Highlights include "Just A Dream", a wonderfully tough rendition of "Tell Me Baby" (tremendous vocal by Muddy), the swaggering slow grind of "When I Get To Thinking", the muscular shuffle of "Baby I Done Got Wise", and of course the classic "I Feel So Good".
But there are really no "lowlights" here. The music is perhaps a little too mannered for its own good...it's very tight and structured, and a bit more recklessness would be quite nice. But there is nothing wrong with Muddy's performance at all, and Otis Spann and James Cotton are (obviously) top-notch, even if they don't get to shine quite as brightly as I would have liked on these relatively short numbers.

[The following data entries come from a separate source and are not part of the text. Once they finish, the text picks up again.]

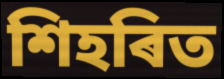
শিহৰিতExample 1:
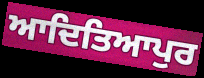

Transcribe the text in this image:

ਆਦਿਤਿਆਪੁਰ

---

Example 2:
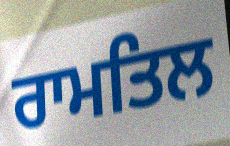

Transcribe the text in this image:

ਰਾਮਤਿਲ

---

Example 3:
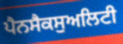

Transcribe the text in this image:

ਪੈਨਸੈਕਸੁਅਲਿਟੀ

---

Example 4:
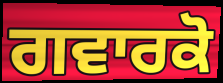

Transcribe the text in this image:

ਗਵਾਰਕੋ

The drumming of Francis Clayton, on the other hand, is exceptionally powerful and rather more prominent in the mix than on most 50s blues recordings.

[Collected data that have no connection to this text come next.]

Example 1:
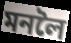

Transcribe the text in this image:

মনলৈ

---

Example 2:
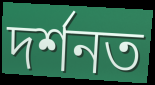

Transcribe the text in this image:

দৰ্শনত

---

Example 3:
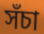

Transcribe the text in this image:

সঁচা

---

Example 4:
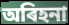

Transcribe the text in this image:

অৰিহনা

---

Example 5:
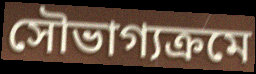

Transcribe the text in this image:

সৌভাগ্যক্ৰমেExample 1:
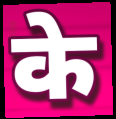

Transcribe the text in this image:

के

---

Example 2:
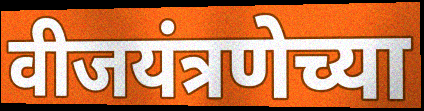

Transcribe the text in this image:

वीजयंत्रणेच्या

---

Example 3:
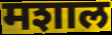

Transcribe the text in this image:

मशाल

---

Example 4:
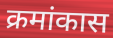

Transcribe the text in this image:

क्रमांकास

New liner notes are provided, along with a reprint of the original LP jacket, and while there is no session information (bad record company!), the notes do provide insights into the thinking behind the two albums and Muddy's approach to them, as well as the mixed critical reaction at the time. Apparently younger (white) blues fans felt that Muddy Waters' renditions of Bill Broonzy's songs were "inauthentic".
I see...

That the "Folk Singer" album is presented in reverse order is weird (side two of the original LP comes before side one), but the Beat Goes On label's mastering on those nine tracks is excellent, bright and punchy.
I always though that "Folk Singer" would have worked better if Muddy had done a few more up-tempo songs, and the arrangements are sometimes too lean, causing a couple of these v-e-r-y slow song to almost stall (Muddy's earliest recordings were actually considerably tougher).

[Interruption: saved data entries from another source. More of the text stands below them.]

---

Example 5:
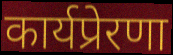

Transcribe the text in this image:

कार्यप्रेरणा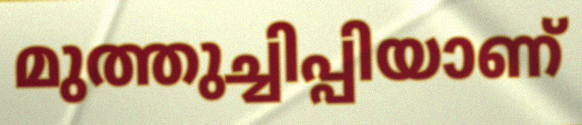
മുത്തുച്ചിപ്പിയാണ്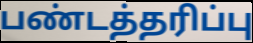
பண்டத்தரிப்பு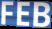
FEB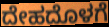
ದೇಹದೊಳಗೆ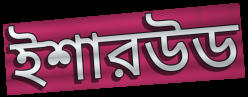
ইশারউডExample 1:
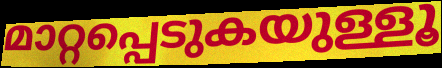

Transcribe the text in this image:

മാറ്റപ്പെടുകയുള്ളൂ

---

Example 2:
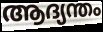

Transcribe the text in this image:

ആദ്യന്തം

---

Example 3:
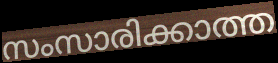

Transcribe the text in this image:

സംസാരിക്കാത്ത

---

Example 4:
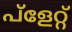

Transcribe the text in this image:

പ്ളേറ്റ്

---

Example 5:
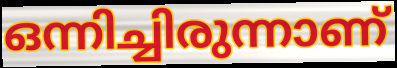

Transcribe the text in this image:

ഒന്നിച്ചിരുന്നാണ്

But it's not a bad record by any strecht of the imagination, and even though the 15-track MCA/Chess reissue is significantly better, the original nine-track LP had a lot going for it as well.
The slide guitar-driven numbers "Country Boy" and "Long Distance Call", and the lively take on "Good Morning Little School Girl" are the best, but "Folk Singer" also sports good versions of "You Gonna Need My Help", "Feel Like Going Home", and "Big Leg Woman" are quite nice as well, if a bit too similar in their approach.

Get it. For "Muddy Waters Sings Big Bill" in particular."